> _Description of the task_
Extract the text of every entry below exactly; leave images out.

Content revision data
---*---

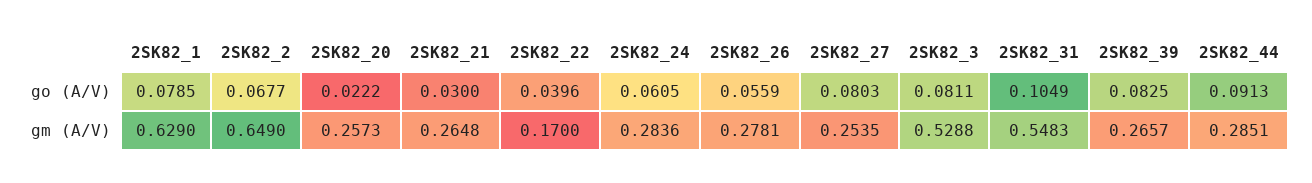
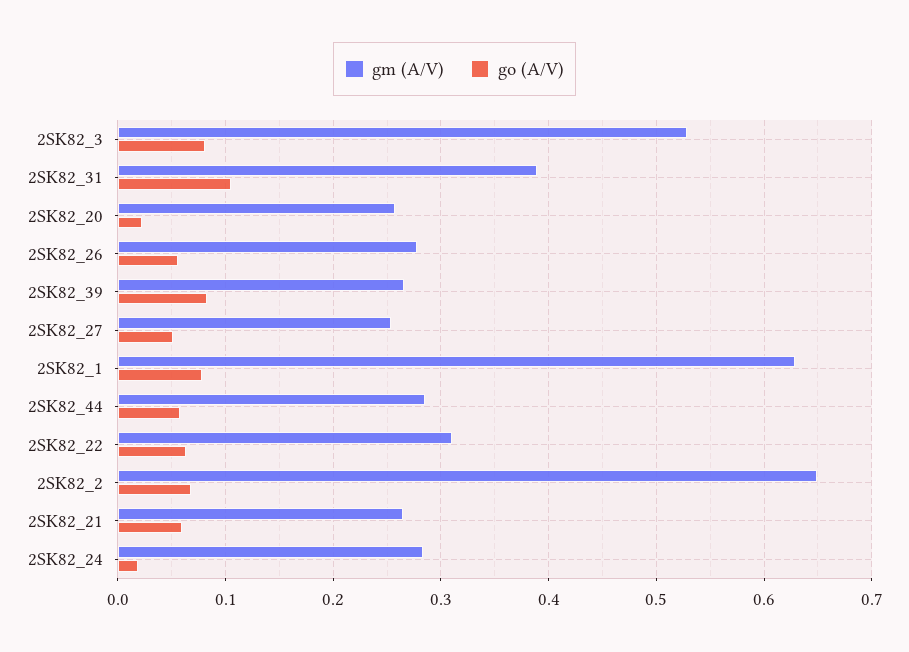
  {
    "go (A/V)": {
      "2SK82_1": 0.0785,
      "2SK82_2": 0.0677,
      "2SK82_20": 0.0222,
-     "2SK82_21": 0.03,
+     "2SK82_21": 0.06,
-     "2SK82_22": 0.0396,
+     "2SK82_22": 0.06,
-     "2SK82_24": 0.0605,
+     "2SK82_24": 0.02,
      "2SK82_26": 0.0559,
-     "2SK82_27": 0.0803,
+     "2SK82_27": 0.05,
      "2SK82_3": 0.0811,
      "2SK82_31": 0.1049,
      "2SK82_39": 0.0825,
-     "2SK82_44": 0.0913
+     "2SK82_44": 0.06
    },
    "gm (A/V)": {
      "2SK82_1": 0.629,
      "2SK82_2": 0.649,
      "2SK82_20": 0.2573,
      "2SK82_21": 0.2648,
-     "2SK82_22": 0.17,
+     "2SK82_22": 0.31,
      "2SK82_24": 0.2836,
      "2SK82_26": 0.2781,
      "2SK82_27": 0.2535,
      "2SK82_3": 0.5288,
-     "2SK82_31": 0.5483,
+     "2SK82_31": 0.39,
      "2SK82_39": 0.2657,
      "2SK82_44": 0.2851
    }
  }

---*---

> _Answer_
  {
    "go (A/V)": {
      "2SK82_1": 0.0785,
      "2SK82_2": 0.0677,
      "2SK82_20": 0.0222,
-     "2SK82_21": 0.03,
+     "2SK82_21": 0.06,
-     "2SK82_22": 0.0396,
+     "2SK82_22": 0.06,
-     "2SK82_24": 0.0605,
+     "2SK82_24": 0.02,
      "2SK82_26": 0.0559,
-     "2SK82_27": 0.0803,
+     "2SK82_27": 0.05,
      "2SK82_3": 0.0811,
      "2SK82_31": 0.1049,
      "2SK82_39": 0.0825,
-     "2SK82_44": 0.0913
+     "2SK82_44": 0.06
    },
    "gm (A/V)": {
      "2SK82_1": 0.629,
      "2SK82_2": 0.649,
      "2SK82_20": 0.2573,
      "2SK82_21": 0.2648,
-     "2SK82_22": 0.17,
+     "2SK82_22": 0.31,
      "2SK82_24": 0.2836,
      "2SK82_26": 0.2781,
      "2SK82_27": 0.2535,
      "2SK82_3": 0.5288,
-     "2SK82_31": 0.5483,
+     "2SK82_31": 0.39,
      "2SK82_39": 0.2657,
      "2SK82_44": 0.2851
    }
  }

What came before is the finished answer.